Sources are reporting “very high” volumes in FX markets as
uncertainty over the outcome of the US election increases.
With some polls still open in the US the financial markets
have swung 180 degrees from expectations of a Hilary Clinton victory towards “too
close to call” and in some cases a Donald Trump win.
The growing shock of the pollsters once again getting it
wrong has seen USD/MXN – the benchmark for the election as far as FX markets
are concerned, sky-rocketing almost 12% from 18.30 to 20.48. The impact has
been felt elsewhere with USD/JPY dropping sharply from above 105.50 to 101.50
and EUR/USD rising from 1.10 to 1.1231.
Dealers report spreads are wider but “reasonable” with
EUR/USD being quoted 1-1.5 pips wide and USD/JPY 2-3 pips wide.

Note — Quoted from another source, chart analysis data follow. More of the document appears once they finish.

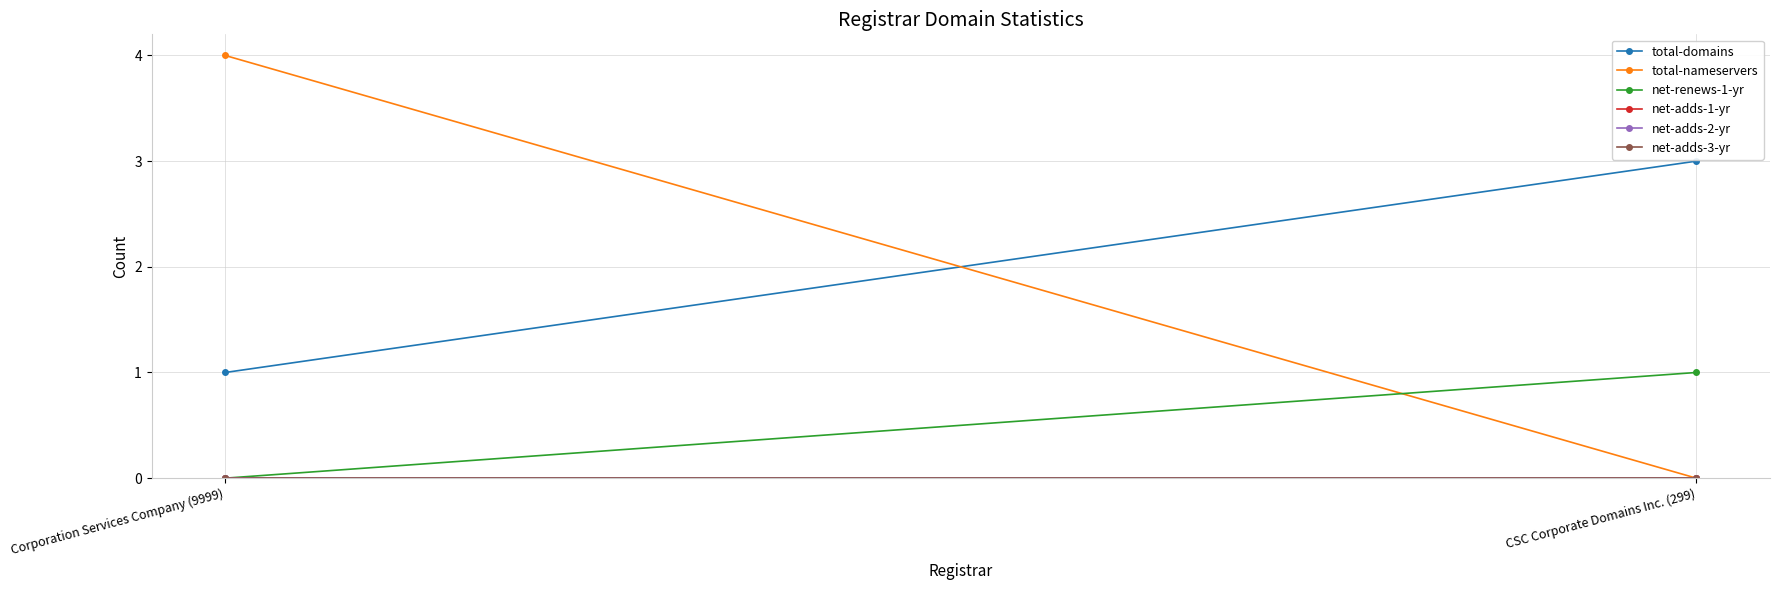

Reading left to right, extract all data points from this chart.

total-domains: Corporation Services Company (9999)=1	CSC Corporate Domains Inc. (299)=3
total-nameservers: Corporation Services Company (9999)=4	CSC Corporate Domains Inc. (299)=0
net-renews-1-yr: Corporation Services Company (9999)=0	CSC Corporate Domains Inc. (299)=1
net-adds-1-yr: Corporation Services Company (9999)=0	CSC Corporate Domains Inc. (299)=0
net-adds-2-yr: Corporation Services Company (9999)=0	CSC Corporate Domains Inc. (299)=0
net-adds-3-yr: Corporation Services Company (9999)=0	CSC Corporate Domains Inc. (299)=0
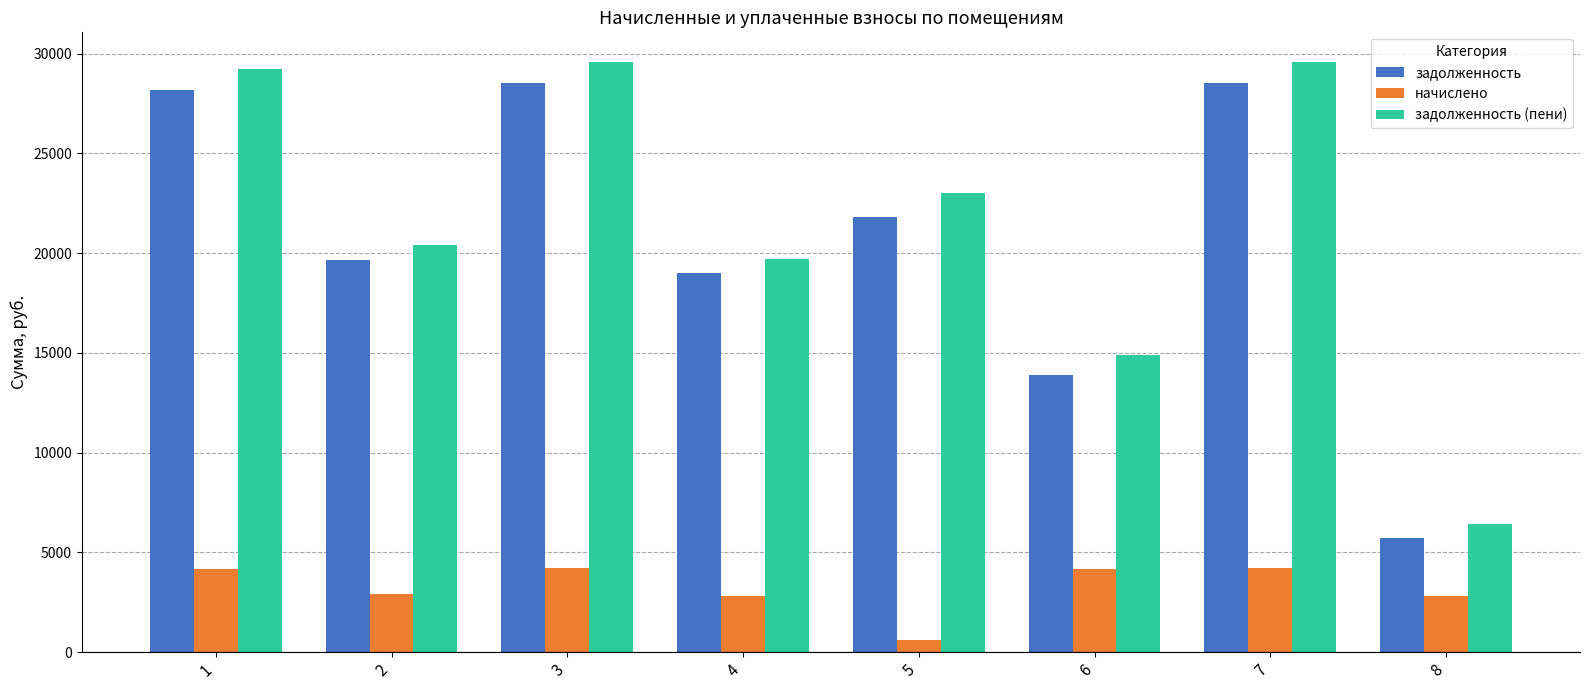

What are all the series names shown in the legend?

задолженность, начислено, задолженность (пени)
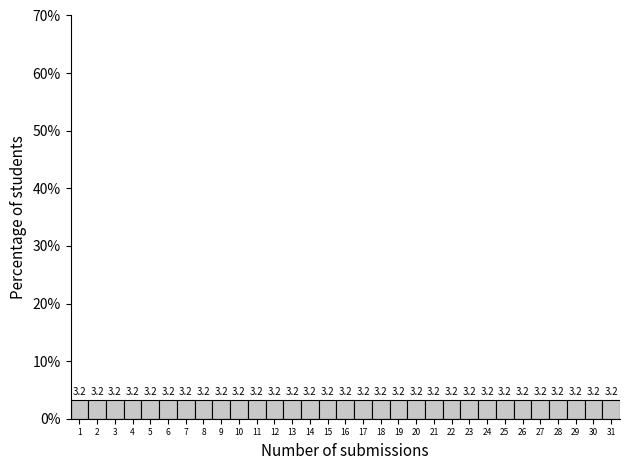

Reading left to right, transcribe this chart: for each bar, give the range it covers on the x-axis and its height.

0.5 to 1.5: 3.2
1.5 to 2.5: 3.2
2.5 to 3.5: 3.2
3.5 to 4.5: 3.2
4.5 to 5.5: 3.2
5.5 to 6.5: 3.2
6.5 to 7.5: 3.2
7.5 to 8.5: 3.2
8.5 to 9.5: 3.2
9.5 to 10.5: 3.2
10.5 to 11.5: 3.2
11.5 to 12.5: 3.2
12.5 to 13.5: 3.2
13.5 to 14.5: 3.2
14.5 to 15.5: 3.2
15.5 to 16.5: 3.2
16.5 to 17.5: 3.2
17.5 to 18.5: 3.2
18.5 to 19.5: 3.2
19.5 to 20.5: 3.2
20.5 to 21.5: 3.2
21.5 to 22.5: 3.2
22.5 to 23.5: 3.2
23.5 to 24.5: 3.2
24.5 to 25.5: 3.2
25.5 to 26.5: 3.2
26.5 to 27.5: 3.2
27.5 to 28.5: 3.2
28.5 to 29.5: 3.2
29.5 to 30.5: 3.2
30.5 to 31.5: 3.2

USD/MXN spreads
are said to be 300-400 pips, but, according to one Asia-based trader, “You can
get business done – liquidity is as good as could be expected.”
Volumes are also higher with one dealer telling Profit & Loss their firm is seeing
activity “more than three times usual at this time of day”. The dealer further
says the firm is “managing risk more actively”, adding this is as it was on the
night the UK voted on EU membership in June.
US TV networks are not expected to call the election in the next
hour as is often the case when west coast polls close with so many key states “too
close to call”, and as such dealers are bracing for more volatility.